If the park is being cleaned Richness of features - wooded areas
Another data set - land cover layer as of 2010 derived from LiDAR
If park is being cleaned during the inspection --> it's given an "N" so the grading is biased If a park is covered by snow during inspection --> it's given an "N" so the grading is biased
Inventory table - USE THIS - gives richer picture of how much is in that park Inventory - provides richness Rated column in all sites table should have rating of 0 or -1 - True False - very important - where rated is true those are the only things parks is currently inspecting. Reason not rated column - why this park is not being rated. Current snapshot of rated
Natural? How much grass, how much tree, are in each park. Natural areas do not have a lot of features or no features to rate. Boundaries of natural area - outdated - on open data. Purposely not built areas.
Jackie will send files
Synthetic turf is not captured in all athletic facilities Calculate total areas of synthetic turf - will send file
Geodatabase that has land cover data Forever wild data
Made changes to coincident feature failure script.
If Fences were rated 50 times and litter was rated 25 times and litter failed 10 times the number of time litter failed when fence failed is 10/25.

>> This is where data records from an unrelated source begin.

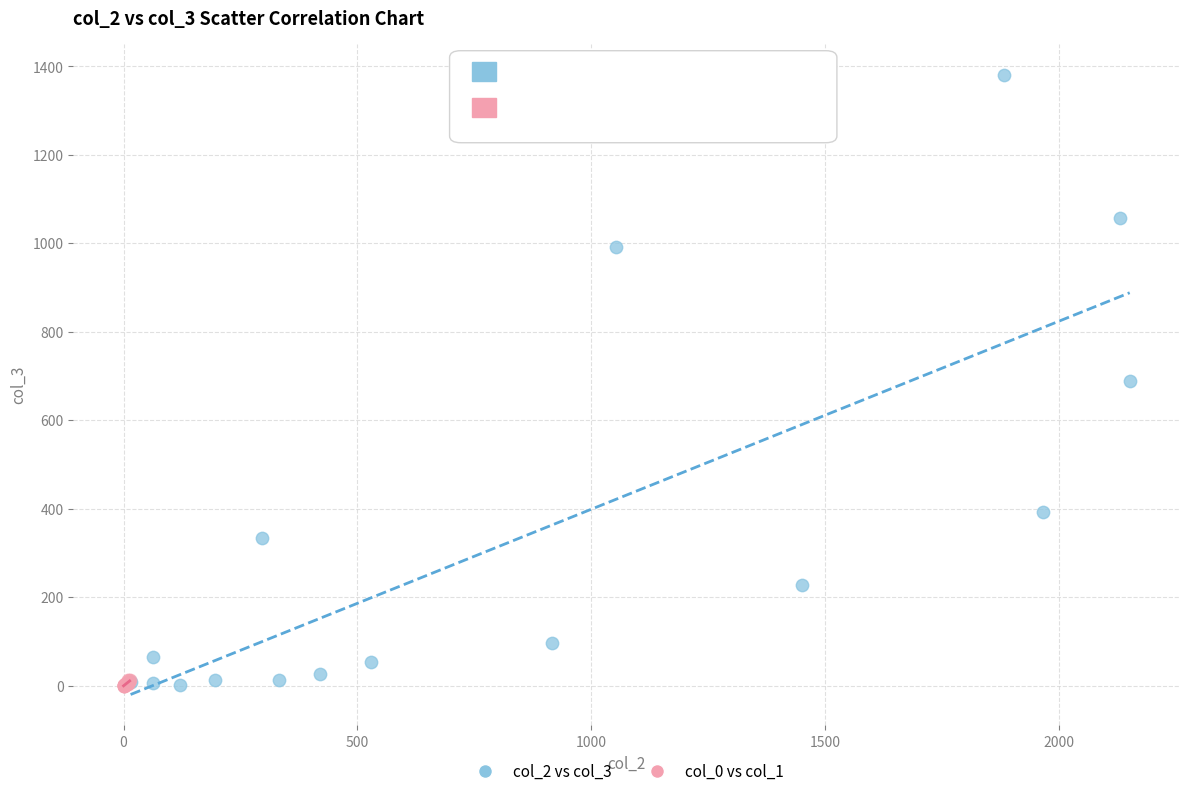

What are all the series names shown in the legend?

col_2 vs col_3, col_0 vs col_1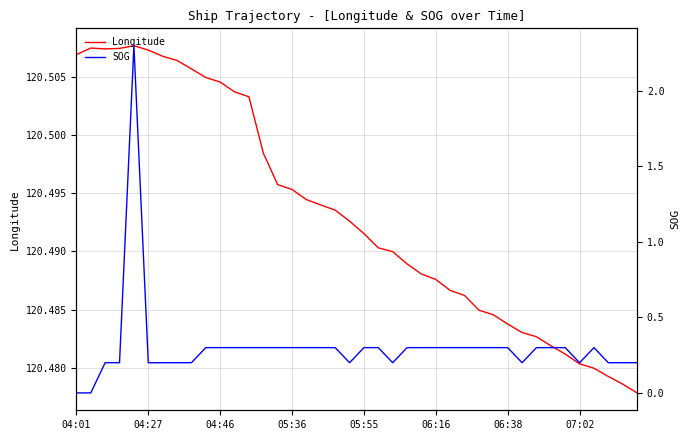

What is the value of the SOG point at the 29th from the left?

0.3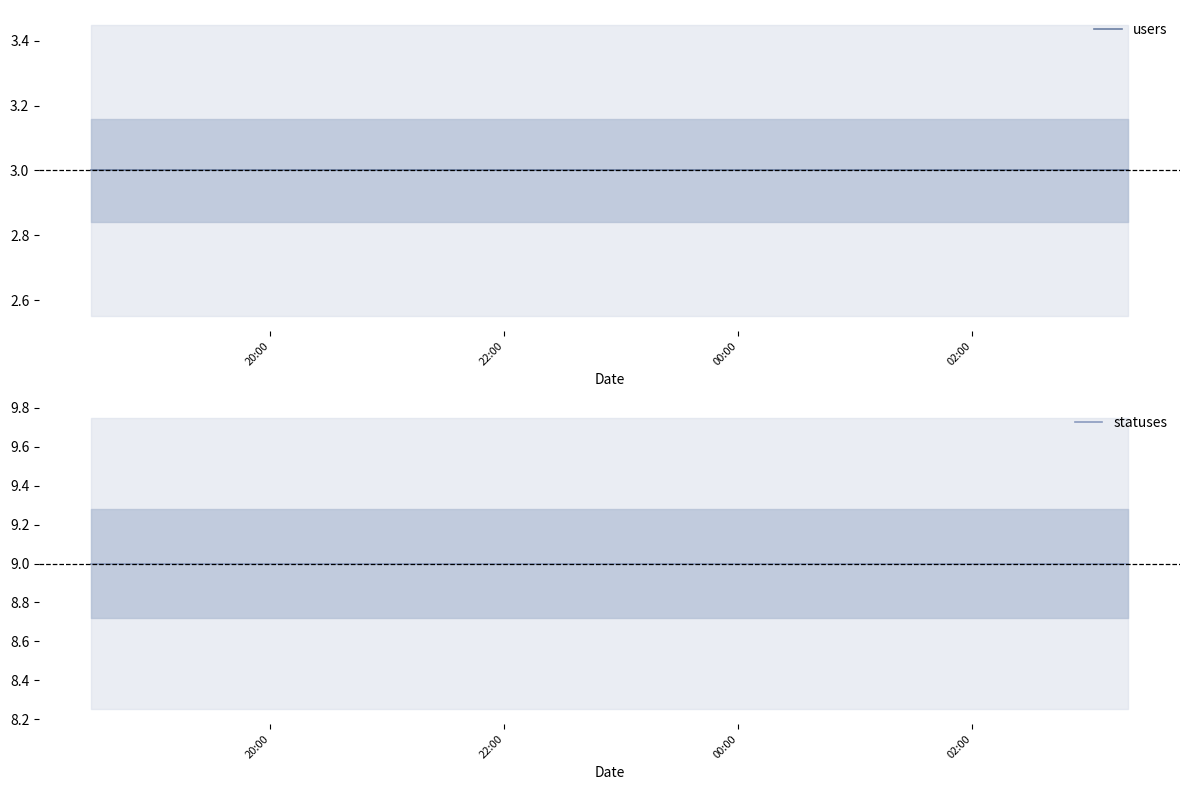

True or false: users has a value of 3 at 22:00.

True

Calculating parks quality rating: Time, Area, Num Features Failed, Num Features Evaluated
Quality = Number of Features Failed / Number of Features Evaluated
Done per park
Quality of zip = (Sum (Quality of park * Area of Park))/(Sum Area of all parks in Zip Code)
I did a Pull on the code and did some moderate over hauls on the data structures to get them in line with what we were both talking about. I didn't test any of it but it's pretty clean and commented to sift through if there's any debugging needed. I didn't move beyond the data structures but they should be ready for you to run with.
Also, I put in some code.. commented out.. to test and see if you can run it. I think it should be good but it will allow us not to iterate through the entire Sites file and instead just read entries directly from the dataframe as necessary when building the parkID dictionary.
If the above works, the code goes to 2 iterations (for loops) total.. one for the Ratings file and one for the Insepctions file. That should speed things up.
I suggest once we get the structure parsed correctly, we can play with writing it to a file using 'Pickle'. Super easy. Then we just make other scripts read this file before doing analysis and it will save us from reading files into dataframes and all the work of structuring over and over again.
##04/30/2015 The Rating file spits out a pickle file.
The pickleFile contains a dictionary of each park and its relevant attributes. This can be used as the "master database"
Questions for Parks Department:
How did they deal with breakups that have different number inspections per year.
B-018 Zone?Playgrounds? How did they choose which feature to evaluate? How did the number of features change along seasons?
Q012 - zone4/zone3 ? Answer: Recently starting 2013 (2014 fiscal street)Each zone should be inspected twice a year. Before that; they parks were only guaranteed to be inspected once.
##05/06/2015
Created new script/plots for calculating the Coincidence of Failure of Features minus the 'noise' of the typical failure rate of the feature regardless of the coincidence.